Calcified Tissue International

, Volume 66, Issue 5, pp 338–341

Ultrasound and X-ray-Based Bone Densitometry in Patients with Anorexia Nervosa

Authors

  • H.  Resch
    • Department of Internal Medicine, Department of Psychosomatic MedicineKH Barmherzige Schwestern (St. Vincent Hospital)
  • S.  Newrkla
    • Department of Internal Medicine, Department of Psychosomatic MedicineKH Barmherzige Schwestern (St. Vincent Hospital)
  • S.  Grampp
    • Department of RadiodiagnosticsUniversity of Vienna
  • A.  Resch
    • Department of RadiodiagnosticsUniversity of Vienna
  • S.  Zapf
    • Department of Internal Medicine, Department of Psychosomatic MedicineKH Barmherzige Schwestern (St. Vincent Hospital)
  • S.  Piringer
    • Department of Internal Medicine, Department of Psychosomatic MedicineKH Barmherzige Schwestern (St. Vincent Hospital)
  • A.  Hockl
    • Department of Internal Medicine, Department of Psychosomatic MedicineKH Barmherzige Schwestern (St. Vincent Hospital)
  • P.  Weiss
    • Department of Internal Medicine, Department of Psychosomatic MedicineKH Barmherzige Schwestern (St. Vincent Hospital)
Article

DOI: 10.1007/s002230010070

Cite this article as:
Resch, H., Newrkla, S., Grampp, S. et al. Calcif Tissue Int (2000) 66: 338. doi:10.1007/s002230010070

Abstract

In 20 patients (mean age 23 ± 5 years) with anorexia nervosa (AN), bone mass was evaluated by broadband ultrasound attenuation (BUA) of the calcaneus, peripheral quantitative computed tomography (pQCT) of the distal radius, and dual X-ray absorptiometry (DXA) of the lumbar spine and the hip. Compared with 20 age- and sex- matched healthy controls, patients with AN showed marked osteopenia at all measuring sites.
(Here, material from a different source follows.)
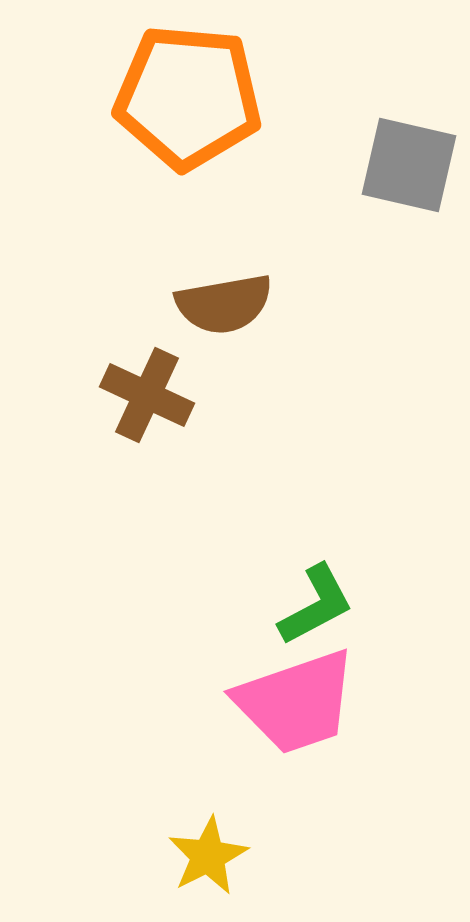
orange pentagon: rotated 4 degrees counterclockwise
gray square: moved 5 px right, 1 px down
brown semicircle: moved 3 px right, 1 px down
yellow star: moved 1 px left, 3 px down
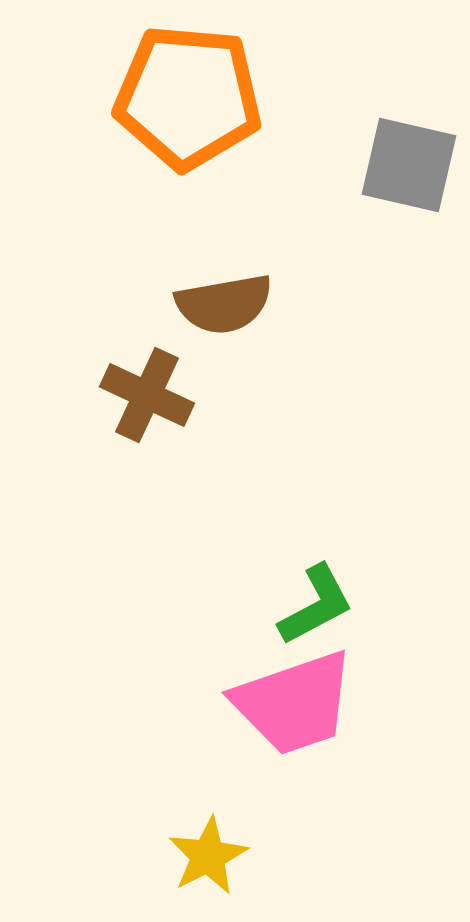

Values of BUA (33.0 ± 9dB/MHz vs. 51.0 ± 5.7 dB/MHz; P < 0.0001) and of BMD of all regions of the hip (e.g., femoral neck: 0.71 ± 0.13 g/cm2 versus 0.89 ± 0.07 g/cm2; P < 0.001), lumbar spine (0.82 ± 0.15 g/cm2 versus 1.24 ± 0.06 g/cm2; P < 0.003) and total BMD of the peripheral radius (303.2 ± 75 g/cm3 versus 369.4 ± 53.2 g/cm3, P < 0.001) were significantly reduced. Calculating a Z-score we found the most prominent differences between AN and controls by BUA of the calcaneus (−3.2 ± 1.6), followed by DXA at the lumbar spine (−2.9 ± 2.2) and the hip (femoral neck −2.1 ± 1.7) and by pQCT at the distal radius (total BMD −1.2 ± 2.0). There were highly significant correlations between BUA of the calcaneus and BMD of the femoral neck (r = 0.78, P < 0.0001) and lumbar spine (r = 0.75, P < 0.0001) as well as between BMD values of the femoral neck and lumbar spine (r = 0.95; P < 0.0001). In addition, there were significant correlations (P < 0.001) between body mass index (BMI) and the three different measuring sites and between the duration of the disease and BUA (r = 0.5, P < 0.05). Our data suggest that BUA of the calcaneus is a valuable tool in the management of osteoporosis. Being a fast, radiation-free investigation method of good acceptance, it may be well suited for an assessment of the skeletal status in patients with AN.

Key words: Bone densitometry — Anorexia nervosa — Quantitative ultrasound.